Information shown: Begin

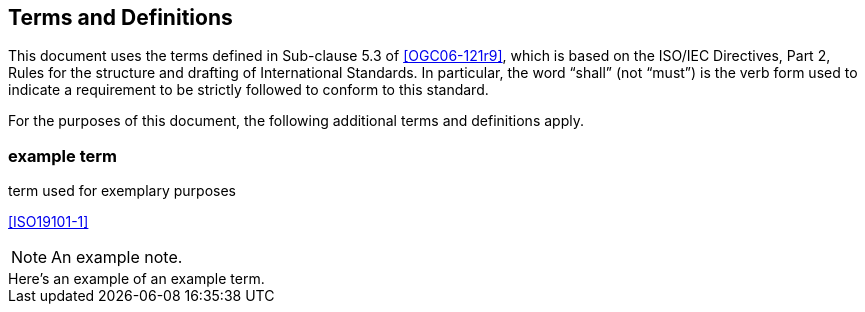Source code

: == Terms and Definitions

This document uses the terms defined in Sub-clause 5.3 of <<OGC06-121r9>>, which is based on the ISO/IEC Directives, Part 2, Rules for the structure and drafting of International Standards. In particular, the word "`shall`" (not "`must`") is the verb form used to indicate a requirement to be strictly followed to conform to this standard.

For the purposes of this document, the following additional terms and definitions apply.

=== example term

term used for exemplary purposes

[.source]
<<ISO19101-1>>

NOTE: An example note.

[example]
Here's an example of an example term.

Information shown: End

- _What the exercise asks_
Could you write out, unchanged, the line with "term used for exemplary purposes" and every line after it in the data above?

- _Task answer_
term used for exemplary purposes

[.source]
<<ISO19101-1>>

NOTE: An example note.

[example]
Here's an example of an example term.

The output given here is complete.